I’ve been sick this week, and whenever I get sick I question my motives for being self-employed. I remember what it was like to be able to call in sick and not worry about it. Sure, there were responsibilities, and there were often stresses associated with taking a sick day (especially under deadlines!). Ultimately, though, my paycheck would come and the organization would survive if I didn’t show up for a few days.
Even though I didn’t feel well, I did whatever I could over the past few days. Monday I worked, Tuesday I polished a pet portrait, yesterday I cleaned the house. Then, in a fit of exhaustion sat on the couch for the rest of the day–arguably where I should have been the whole time.
As I sat there watching Arrested Development for probably the fifteenth time, I got to thinking about the ladies and gentlemen of Victorian England, whom I know quite well through Jane Austen’s delightful novels. Each morning they choose what to do that day–be it wandering through expansive gardens, playing the piano, a bridge game, or taking a few days and traveling to Bath for a holiday. I thought it was unfair that they should have so few worries, and I said so this morning at breakfast with Will.
Will pointed out that that kind of leisure time has its downsides. Without work to preoccupy this leisure class, they invented problems out of sheer boredom. I remember well that the problem of when (and who) a lady will marry was quite an ordeal in Jane Austen’s account.
The choice, then, is whether to suffer daily from boredom, or suffer daily from the stresses and challenges associated with a working life. The choice, that is, in a theoretical sense; as I was not born to wealthy family in the era of Victorian England, I am left to only daydream about how it might feel to be so thoroughly without responsibility.
Preoccupied as I am with my cold and daydreams of Victorian England, I have spent the day humming the song “That Lucky Old Sun”, which wonderfully captures the essence of this envy for leisure. I am hardly the first, and I won’t be the last, to spend an afternoon coveting the lifestyle of those whose days and nights are idle.
This is a lovely post. It is truly only a “theoretical choice” but still one worth making.
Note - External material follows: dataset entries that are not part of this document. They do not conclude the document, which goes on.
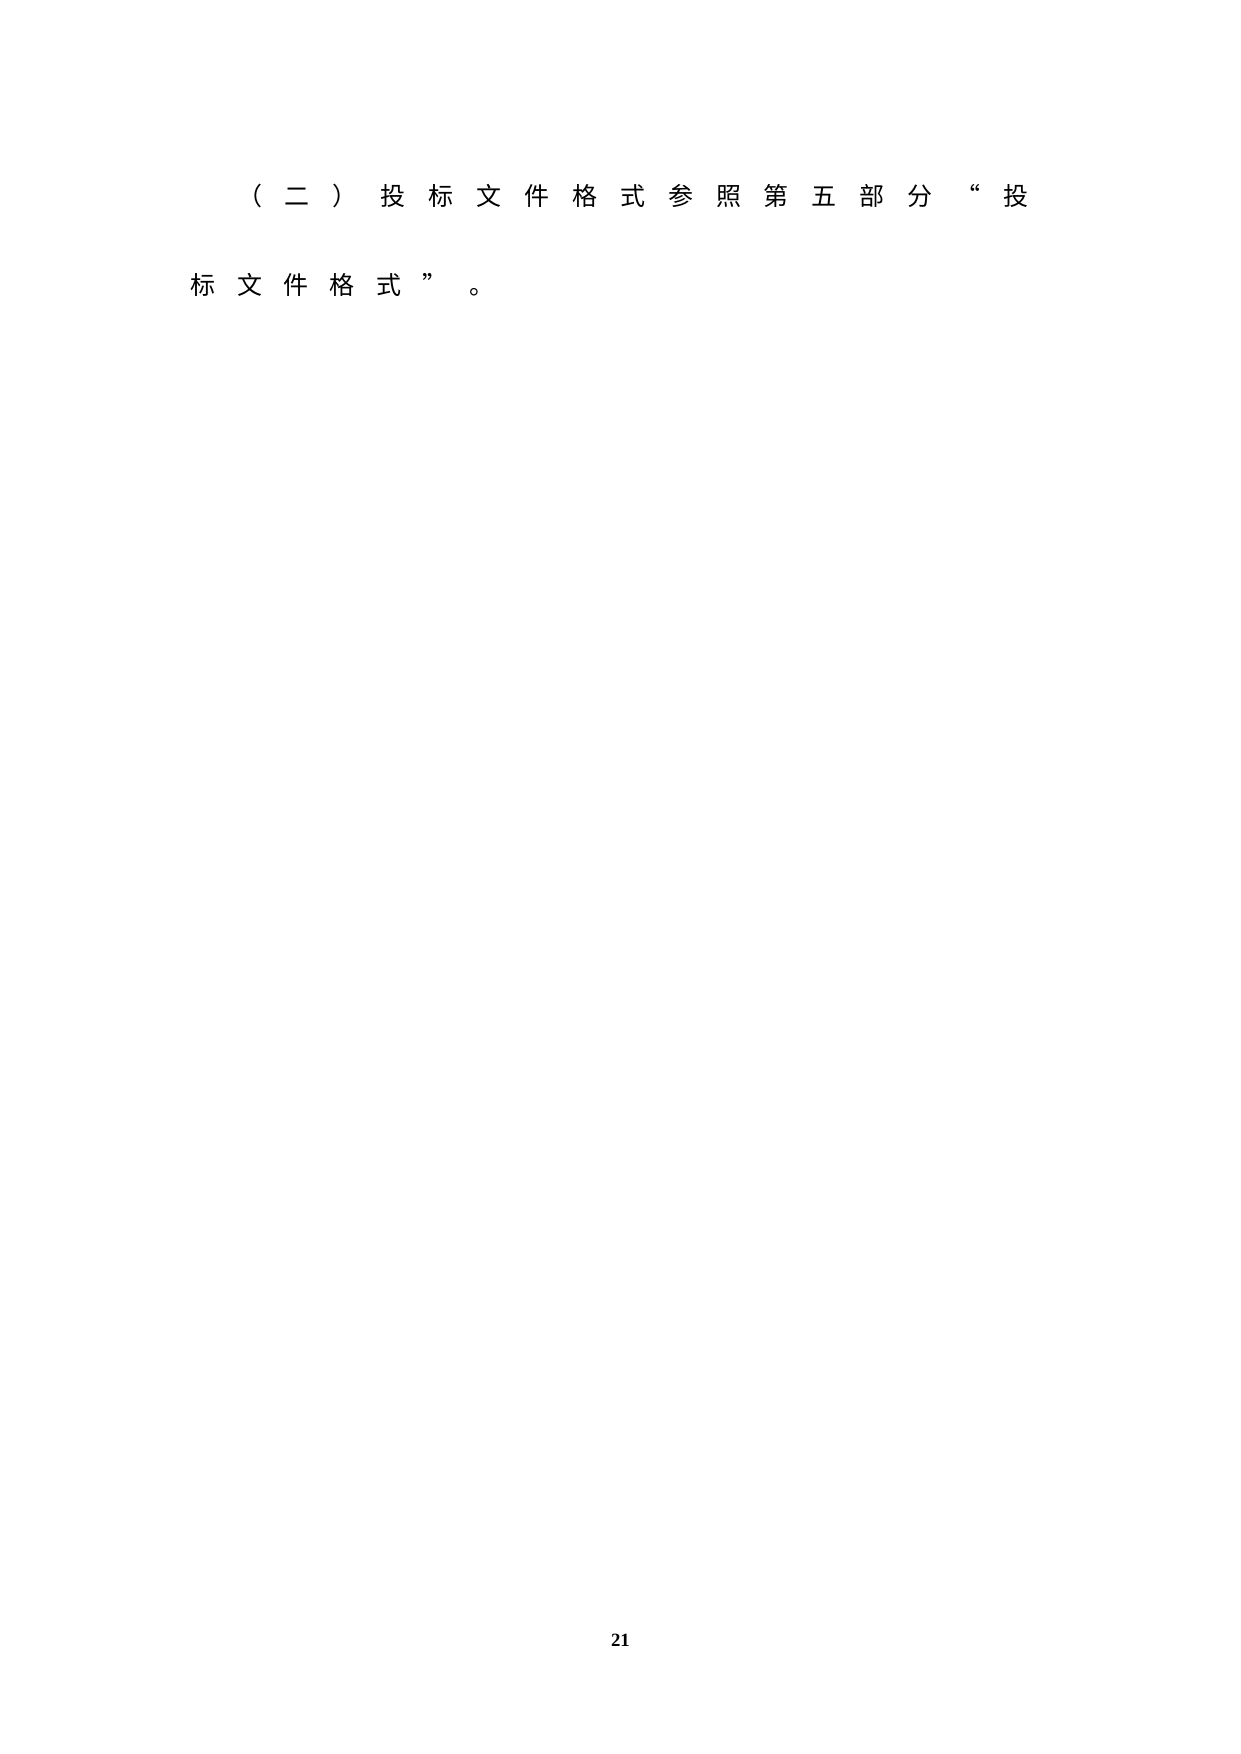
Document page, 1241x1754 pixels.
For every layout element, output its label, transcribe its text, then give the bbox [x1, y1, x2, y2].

text （二）投标文件格式参照第五部分“投标文件格式”。 [190, 164, 1050, 313]
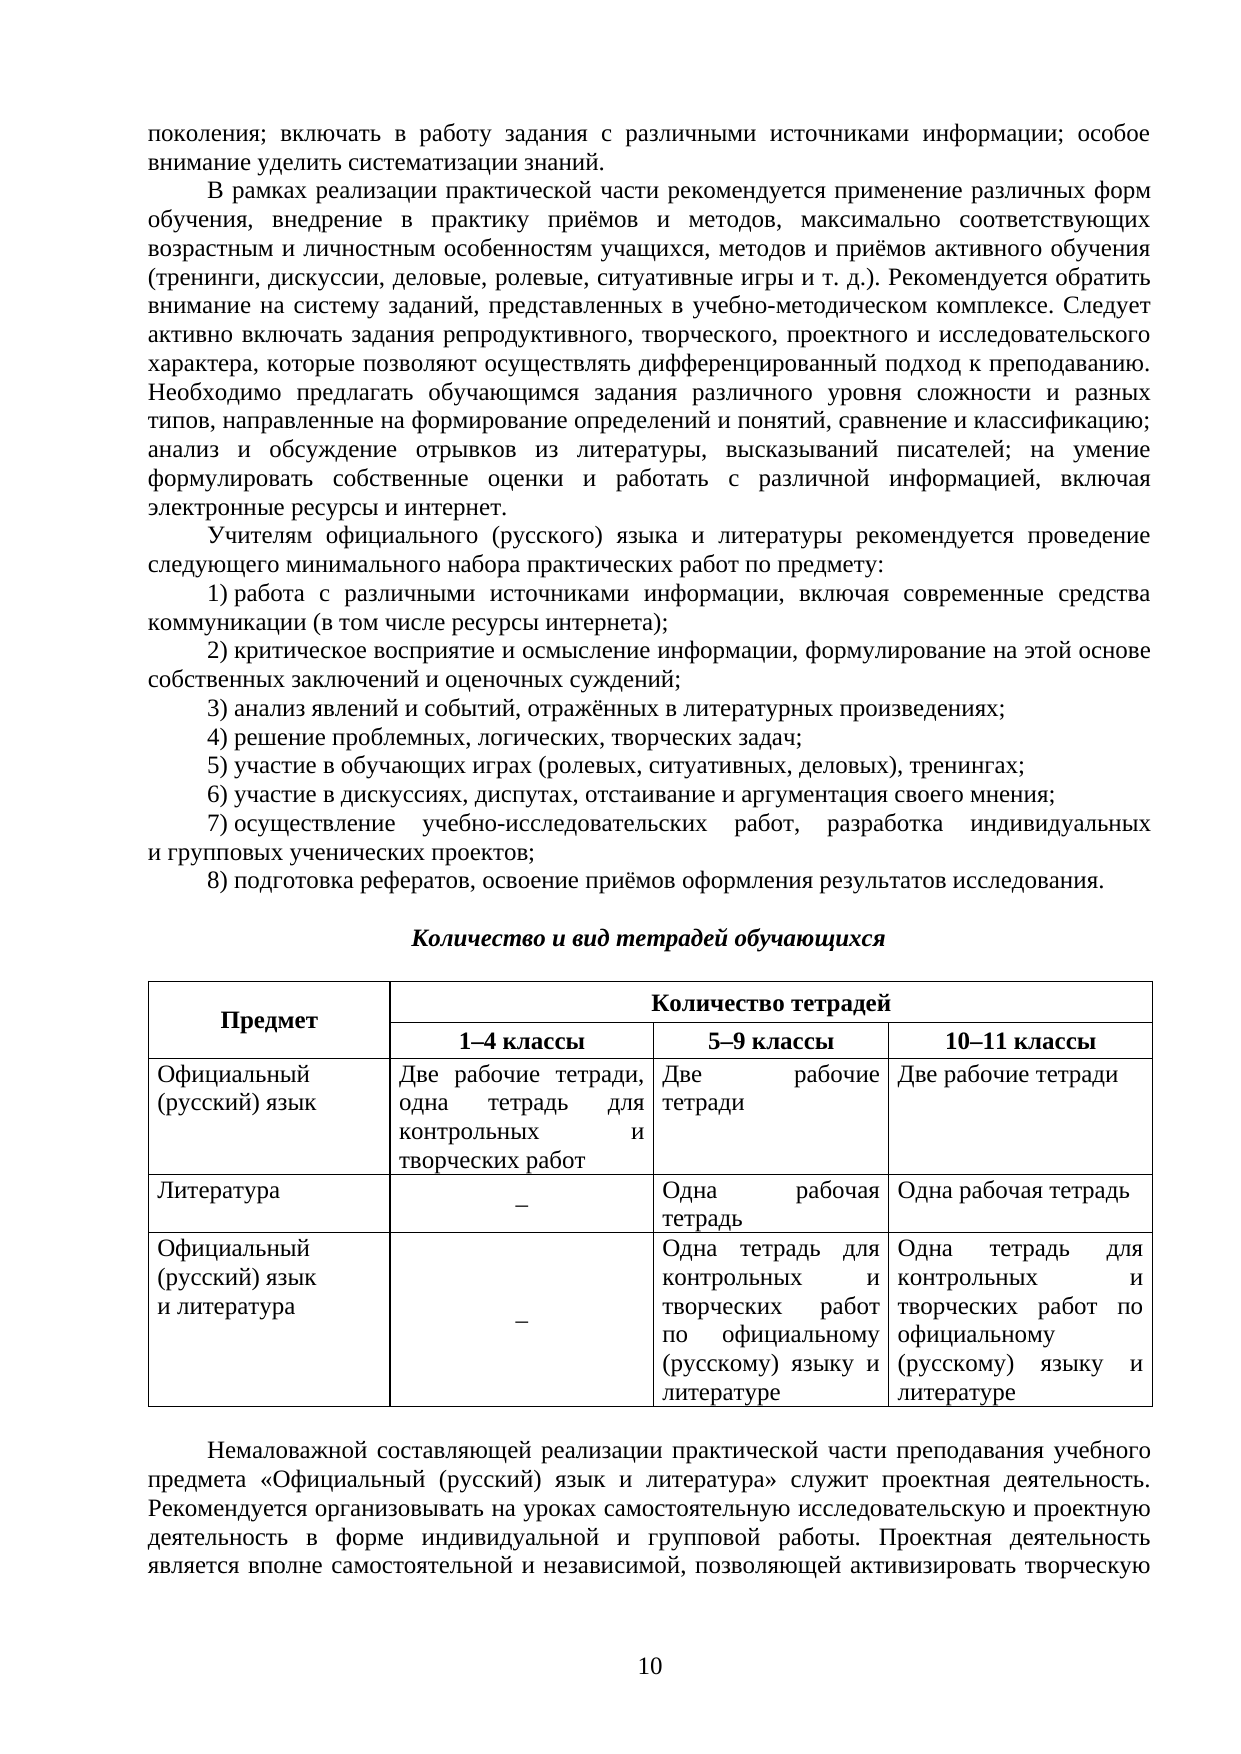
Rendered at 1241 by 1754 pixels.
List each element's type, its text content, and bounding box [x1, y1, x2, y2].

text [148, 118, 1152, 176]
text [148, 1436, 1152, 1579]
table_cell 5–9 классы [654, 1023, 888, 1058]
text 7) осуществление учебно-исследовательских работ, разработка индивидуальных и групповых ученических проектов; [148, 808, 1152, 866]
text Учителям официального (русского) языка и литературы рекомендуется проведение следующего минимального набора практических работ по предмету: [148, 521, 1152, 578]
table_cell Литература [149, 1175, 389, 1232]
table_cell Официальный (русский) язык и литература [149, 1233, 389, 1406]
text 8) подготовка рефератов, освоение приёмов оформления результатов исследования. [148, 866, 1152, 894]
table_cell – [391, 1175, 653, 1232]
table_cell Одна рабочая тетрадь [889, 1175, 1152, 1232]
table_header Предмет [149, 982, 389, 1058]
text 6) участие в дискуссиях, диспутах, отстаивание и аргументация своего мнения; [148, 779, 1152, 808]
text В рамках реализации практической части рекомендуется применение различных форм обучения, внедрение в практику приёмов и методов, максимально соответствующих возрастным и личностным особенностям учащихся, методов и приёмов активного обучения (тренинги, дискуссии, деловые, ролевые, ситуативные игры и т. д.). Рекомендуется обратить внимание на систему заданий, представленных в учебно-методическом комплексе. Следует активно включать задания репродуктивного, творческого, проектного и исследовательского характера, которые позволяют осуществлять дифференцированный подход к преподаванию. Необходимо предлагать обучающимся задания различного уровня сложности и разных типов, направленные на формирование определений и понятий, сравнение и классификацию; анализ и обсуждение отрывков из литературы, высказываний писателей; на умение формулировать собственные оценки и работать с различной информацией, включая электронные ресурсы и интернет. [148, 176, 1152, 521]
text 4) решение проблемных, логических, творческих задач; [148, 722, 1152, 751]
table_cell 10–11 классы [889, 1023, 1152, 1058]
text Количество и вид тетрадей обучающихся [148, 923, 1152, 952]
table_cell – [391, 1233, 653, 1406]
table_cell 1–4 классы [391, 1023, 653, 1058]
table_cell Две рабочие тетради [889, 1059, 1152, 1174]
table_cell Одна рабочая тетрадь [654, 1175, 888, 1232]
text 5) участие в обучающих играх (ролевых, ситуативных, деловых), тренингах; [148, 751, 1152, 779]
table_cell Две рабочие тетради, одна тетрадь для контрольных и творческих работ [391, 1059, 653, 1174]
table_cell Две рабочие тетради [654, 1059, 888, 1174]
text 1) работа с различными источниками информации, включая современные средства коммуникации (в том числе ресурсы интернета); [148, 578, 1152, 636]
table_cell Одна тетрадь для контрольных и творческих работ по официальному (русскому) языку и литературе [889, 1233, 1152, 1406]
table_cell Одна тетрадь для контрольных и творческих работ по официальному (русскому) языку и литературе [654, 1233, 888, 1406]
text 3) анализ явлений и событий, отражённых в литературных произведениях; [148, 693, 1152, 722]
table_cell Официальный (русский) язык [149, 1059, 389, 1174]
table_header Количество тетрадей [391, 982, 1152, 1022]
text 2) критическое восприятие и осмысление информации, формулирование на этой основе собственных заключений и оценочных суждений; [148, 636, 1152, 693]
In order not to be distracted, one must take the time to imagine whether or not one would choose one’s fate if one had the choice. One time, a German professor told me that in another life she would be a princess, but in this life she had to work. But she was already kind of a princess: she made fun of my friend who danced “like a soldier” and wasn’t feminine enough. poo! If you’re not a princess, don’t scold like one.
I think that every girls dreams of being a princess. Your professor doesn’t sound like a very nice person though!
In college I studied metaphysics, which supposes that there are infinite universes and each situation that is possible happens on one of those universes. So in that event, one could choose to spend their life grimly envying the instance of oneself that was born to high society. But, as you pointed out, that would be very distracting.
At one point in my life I had to forgive myself for taking a job and not continuing on a particular path. Though I had already made the choice, I had to make it again so that I could stop obsessing over the lost opportunity. So many theoretical choices to make in one life!